### Records for this task

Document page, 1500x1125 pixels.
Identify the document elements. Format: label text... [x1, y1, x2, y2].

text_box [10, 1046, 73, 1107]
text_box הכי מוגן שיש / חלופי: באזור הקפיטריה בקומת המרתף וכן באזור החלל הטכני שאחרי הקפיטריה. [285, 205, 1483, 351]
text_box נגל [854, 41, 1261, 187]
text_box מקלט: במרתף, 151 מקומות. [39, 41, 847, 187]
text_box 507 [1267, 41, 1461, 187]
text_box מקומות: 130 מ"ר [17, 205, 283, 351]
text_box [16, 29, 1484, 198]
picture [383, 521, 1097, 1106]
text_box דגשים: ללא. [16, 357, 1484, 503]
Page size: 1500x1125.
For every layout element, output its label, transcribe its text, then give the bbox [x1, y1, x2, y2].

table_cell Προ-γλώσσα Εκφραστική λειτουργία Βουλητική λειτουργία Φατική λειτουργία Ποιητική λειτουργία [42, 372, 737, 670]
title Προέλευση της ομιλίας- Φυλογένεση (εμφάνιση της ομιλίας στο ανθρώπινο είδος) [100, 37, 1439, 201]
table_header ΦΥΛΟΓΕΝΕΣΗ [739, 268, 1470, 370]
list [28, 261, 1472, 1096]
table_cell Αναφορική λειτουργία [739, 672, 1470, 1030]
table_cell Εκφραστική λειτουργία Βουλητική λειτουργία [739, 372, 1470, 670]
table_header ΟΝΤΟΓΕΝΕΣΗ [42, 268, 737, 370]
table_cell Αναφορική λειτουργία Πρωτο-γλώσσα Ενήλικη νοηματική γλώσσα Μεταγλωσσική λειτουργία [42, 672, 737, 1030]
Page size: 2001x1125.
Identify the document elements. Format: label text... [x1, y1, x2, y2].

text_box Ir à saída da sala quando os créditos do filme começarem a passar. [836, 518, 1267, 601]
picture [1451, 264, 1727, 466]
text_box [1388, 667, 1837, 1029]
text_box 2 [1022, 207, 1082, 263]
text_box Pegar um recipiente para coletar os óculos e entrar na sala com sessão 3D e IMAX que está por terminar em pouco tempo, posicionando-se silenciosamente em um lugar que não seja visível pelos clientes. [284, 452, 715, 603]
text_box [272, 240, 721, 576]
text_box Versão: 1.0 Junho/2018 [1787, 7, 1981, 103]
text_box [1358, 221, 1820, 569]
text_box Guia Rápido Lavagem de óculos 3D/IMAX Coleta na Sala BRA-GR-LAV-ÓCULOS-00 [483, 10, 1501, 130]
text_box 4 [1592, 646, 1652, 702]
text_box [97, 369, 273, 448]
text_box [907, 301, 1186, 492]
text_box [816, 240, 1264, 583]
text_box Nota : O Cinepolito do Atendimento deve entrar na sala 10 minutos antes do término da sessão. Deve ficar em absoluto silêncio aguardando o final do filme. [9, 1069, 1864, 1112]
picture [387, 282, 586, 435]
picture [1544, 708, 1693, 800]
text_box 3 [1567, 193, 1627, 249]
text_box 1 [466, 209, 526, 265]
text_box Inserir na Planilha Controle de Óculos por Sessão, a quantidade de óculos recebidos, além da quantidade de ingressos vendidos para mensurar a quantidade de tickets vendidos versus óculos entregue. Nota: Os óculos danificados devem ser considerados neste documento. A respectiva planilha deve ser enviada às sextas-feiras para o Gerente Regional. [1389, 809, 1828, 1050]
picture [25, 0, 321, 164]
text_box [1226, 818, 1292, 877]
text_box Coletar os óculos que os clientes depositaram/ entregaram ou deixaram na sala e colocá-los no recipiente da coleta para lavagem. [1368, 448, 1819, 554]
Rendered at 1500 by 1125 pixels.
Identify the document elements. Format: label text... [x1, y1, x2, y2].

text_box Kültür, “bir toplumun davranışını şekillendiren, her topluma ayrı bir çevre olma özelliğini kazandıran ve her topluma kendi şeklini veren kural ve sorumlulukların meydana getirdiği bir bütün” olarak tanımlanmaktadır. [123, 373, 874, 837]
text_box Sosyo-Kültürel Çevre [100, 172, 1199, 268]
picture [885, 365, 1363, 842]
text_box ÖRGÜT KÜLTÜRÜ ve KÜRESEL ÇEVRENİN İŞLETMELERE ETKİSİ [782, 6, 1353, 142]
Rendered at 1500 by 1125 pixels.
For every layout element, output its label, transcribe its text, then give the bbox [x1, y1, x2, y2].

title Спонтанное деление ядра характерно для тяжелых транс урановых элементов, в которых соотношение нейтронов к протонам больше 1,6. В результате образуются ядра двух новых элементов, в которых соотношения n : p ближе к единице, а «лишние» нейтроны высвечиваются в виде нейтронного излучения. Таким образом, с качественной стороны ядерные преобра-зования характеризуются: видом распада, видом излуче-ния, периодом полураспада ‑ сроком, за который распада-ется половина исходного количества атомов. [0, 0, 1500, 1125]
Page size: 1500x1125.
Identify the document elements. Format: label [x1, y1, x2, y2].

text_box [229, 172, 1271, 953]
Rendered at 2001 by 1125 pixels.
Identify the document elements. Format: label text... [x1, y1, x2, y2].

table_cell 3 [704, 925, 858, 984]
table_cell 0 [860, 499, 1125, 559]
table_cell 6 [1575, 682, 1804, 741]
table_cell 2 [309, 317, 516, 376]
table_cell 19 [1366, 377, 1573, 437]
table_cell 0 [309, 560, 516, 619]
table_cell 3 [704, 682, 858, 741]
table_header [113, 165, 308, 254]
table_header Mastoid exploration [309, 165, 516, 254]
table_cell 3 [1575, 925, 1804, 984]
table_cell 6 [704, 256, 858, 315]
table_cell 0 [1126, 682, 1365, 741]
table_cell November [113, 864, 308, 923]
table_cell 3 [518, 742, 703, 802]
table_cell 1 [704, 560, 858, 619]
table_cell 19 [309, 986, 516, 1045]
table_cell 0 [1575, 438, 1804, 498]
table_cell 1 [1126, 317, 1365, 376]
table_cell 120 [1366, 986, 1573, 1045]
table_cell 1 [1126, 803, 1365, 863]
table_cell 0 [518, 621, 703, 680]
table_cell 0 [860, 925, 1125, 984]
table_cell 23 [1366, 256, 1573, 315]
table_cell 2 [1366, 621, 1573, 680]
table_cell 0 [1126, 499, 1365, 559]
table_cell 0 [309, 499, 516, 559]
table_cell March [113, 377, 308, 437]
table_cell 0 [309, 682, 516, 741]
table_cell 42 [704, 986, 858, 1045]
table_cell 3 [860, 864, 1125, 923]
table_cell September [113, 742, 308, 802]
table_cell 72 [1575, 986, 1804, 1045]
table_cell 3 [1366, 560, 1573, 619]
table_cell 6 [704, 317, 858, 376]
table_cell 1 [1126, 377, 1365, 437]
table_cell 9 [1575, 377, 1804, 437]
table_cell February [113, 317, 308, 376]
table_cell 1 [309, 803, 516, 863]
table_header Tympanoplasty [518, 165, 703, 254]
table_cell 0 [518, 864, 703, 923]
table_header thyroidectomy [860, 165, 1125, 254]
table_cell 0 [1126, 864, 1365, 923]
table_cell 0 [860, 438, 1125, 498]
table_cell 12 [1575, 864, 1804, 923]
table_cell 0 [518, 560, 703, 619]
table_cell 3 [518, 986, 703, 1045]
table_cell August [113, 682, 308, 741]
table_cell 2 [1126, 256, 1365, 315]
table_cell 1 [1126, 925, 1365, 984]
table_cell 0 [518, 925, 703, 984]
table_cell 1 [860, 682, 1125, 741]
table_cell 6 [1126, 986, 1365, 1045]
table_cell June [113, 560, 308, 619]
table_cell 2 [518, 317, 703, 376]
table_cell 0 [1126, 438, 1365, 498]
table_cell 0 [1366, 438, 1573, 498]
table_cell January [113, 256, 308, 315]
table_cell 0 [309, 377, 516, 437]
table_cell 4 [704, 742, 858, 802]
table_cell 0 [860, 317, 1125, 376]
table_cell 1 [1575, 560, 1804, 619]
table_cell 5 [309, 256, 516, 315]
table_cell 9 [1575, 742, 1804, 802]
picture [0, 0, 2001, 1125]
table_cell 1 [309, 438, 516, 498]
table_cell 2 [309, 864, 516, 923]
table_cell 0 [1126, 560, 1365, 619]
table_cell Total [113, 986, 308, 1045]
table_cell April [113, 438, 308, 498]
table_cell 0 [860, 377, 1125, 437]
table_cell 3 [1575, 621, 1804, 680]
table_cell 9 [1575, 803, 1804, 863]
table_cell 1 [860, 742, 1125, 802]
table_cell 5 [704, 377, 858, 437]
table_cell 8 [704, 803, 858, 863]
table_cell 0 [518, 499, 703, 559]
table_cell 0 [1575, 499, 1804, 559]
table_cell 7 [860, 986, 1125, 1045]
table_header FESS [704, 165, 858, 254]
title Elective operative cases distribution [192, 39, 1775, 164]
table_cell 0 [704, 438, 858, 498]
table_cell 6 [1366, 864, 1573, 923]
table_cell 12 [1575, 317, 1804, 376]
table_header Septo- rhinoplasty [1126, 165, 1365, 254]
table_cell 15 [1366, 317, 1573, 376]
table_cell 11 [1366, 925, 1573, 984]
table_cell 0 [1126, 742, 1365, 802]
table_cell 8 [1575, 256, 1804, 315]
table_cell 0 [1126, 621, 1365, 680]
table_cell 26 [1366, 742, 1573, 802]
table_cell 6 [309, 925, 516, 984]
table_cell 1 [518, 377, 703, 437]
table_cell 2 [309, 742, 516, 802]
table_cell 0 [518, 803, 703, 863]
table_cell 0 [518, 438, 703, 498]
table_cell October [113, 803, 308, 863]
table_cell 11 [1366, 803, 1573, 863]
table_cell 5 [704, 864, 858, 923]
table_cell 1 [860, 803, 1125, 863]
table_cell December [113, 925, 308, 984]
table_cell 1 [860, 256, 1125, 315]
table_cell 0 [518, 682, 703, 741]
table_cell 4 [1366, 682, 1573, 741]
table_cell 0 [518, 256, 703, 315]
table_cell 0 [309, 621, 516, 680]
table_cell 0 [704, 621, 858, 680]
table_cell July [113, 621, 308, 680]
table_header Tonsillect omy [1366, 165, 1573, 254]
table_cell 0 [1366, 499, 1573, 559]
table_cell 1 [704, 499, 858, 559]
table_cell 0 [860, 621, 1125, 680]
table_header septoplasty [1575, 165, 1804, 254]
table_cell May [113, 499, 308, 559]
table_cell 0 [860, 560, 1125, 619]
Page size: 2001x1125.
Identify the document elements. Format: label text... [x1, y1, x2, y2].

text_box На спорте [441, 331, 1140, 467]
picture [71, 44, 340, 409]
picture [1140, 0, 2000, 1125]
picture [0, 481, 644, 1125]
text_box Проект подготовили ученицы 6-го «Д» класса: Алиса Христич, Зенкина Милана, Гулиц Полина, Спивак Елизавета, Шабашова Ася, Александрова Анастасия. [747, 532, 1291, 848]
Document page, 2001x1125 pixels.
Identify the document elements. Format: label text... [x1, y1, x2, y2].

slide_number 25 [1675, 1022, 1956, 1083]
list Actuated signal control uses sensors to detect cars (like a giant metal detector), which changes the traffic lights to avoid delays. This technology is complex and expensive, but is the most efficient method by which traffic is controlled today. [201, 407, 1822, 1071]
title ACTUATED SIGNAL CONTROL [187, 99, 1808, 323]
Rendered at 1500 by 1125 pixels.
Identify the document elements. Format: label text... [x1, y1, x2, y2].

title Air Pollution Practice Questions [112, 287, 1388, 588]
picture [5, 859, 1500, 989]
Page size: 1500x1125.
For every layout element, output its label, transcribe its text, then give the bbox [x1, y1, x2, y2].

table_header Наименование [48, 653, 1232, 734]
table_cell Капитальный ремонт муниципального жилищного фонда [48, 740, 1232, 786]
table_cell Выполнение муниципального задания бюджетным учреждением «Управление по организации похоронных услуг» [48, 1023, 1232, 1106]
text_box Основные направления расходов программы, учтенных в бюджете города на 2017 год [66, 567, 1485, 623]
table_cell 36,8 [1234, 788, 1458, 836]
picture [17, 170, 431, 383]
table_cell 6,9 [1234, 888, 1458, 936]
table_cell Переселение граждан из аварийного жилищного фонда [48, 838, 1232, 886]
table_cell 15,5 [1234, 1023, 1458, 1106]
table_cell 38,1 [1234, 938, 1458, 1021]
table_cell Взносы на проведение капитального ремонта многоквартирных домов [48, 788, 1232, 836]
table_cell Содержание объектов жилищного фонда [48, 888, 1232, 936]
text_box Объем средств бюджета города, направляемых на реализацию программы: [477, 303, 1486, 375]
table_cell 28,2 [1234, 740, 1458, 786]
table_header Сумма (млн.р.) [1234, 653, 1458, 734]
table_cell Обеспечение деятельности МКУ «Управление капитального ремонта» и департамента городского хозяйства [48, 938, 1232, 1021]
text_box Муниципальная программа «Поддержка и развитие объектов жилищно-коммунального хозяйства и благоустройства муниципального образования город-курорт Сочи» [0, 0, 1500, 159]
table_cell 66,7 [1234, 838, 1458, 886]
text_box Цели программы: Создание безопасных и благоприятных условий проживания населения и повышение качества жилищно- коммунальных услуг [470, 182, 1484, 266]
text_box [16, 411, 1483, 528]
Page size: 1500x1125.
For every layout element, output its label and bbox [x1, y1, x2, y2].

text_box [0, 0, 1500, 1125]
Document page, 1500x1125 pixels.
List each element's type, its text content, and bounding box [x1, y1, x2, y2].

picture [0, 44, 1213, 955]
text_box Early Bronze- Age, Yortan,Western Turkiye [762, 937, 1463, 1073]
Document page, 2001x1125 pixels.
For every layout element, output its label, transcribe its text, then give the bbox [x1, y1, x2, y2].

### Task goal
May I have exactly the lines from the one containing "text_box [16, 411, 1483, 528]" through the last line of the data, both included?

### Problem solution
text_box [16, 411, 1483, 528]
Page size: 1500x1125.
For every layout element, output its label and bbox [x1, y1, x2, y2].

text_box [0, 0, 1500, 1125]
Document page, 1500x1125 pixels.
List each element's type, its text content, and bounding box [x1, y1, x2, y2].

picture [0, 44, 1213, 955]
text_box Early Bronze- Age, Yortan,Western Turkiye [762, 937, 1463, 1073]
Document page, 2001x1125 pixels.
For every layout element, output its label, transcribe its text, then give the bbox [x1, y1, x2, y2].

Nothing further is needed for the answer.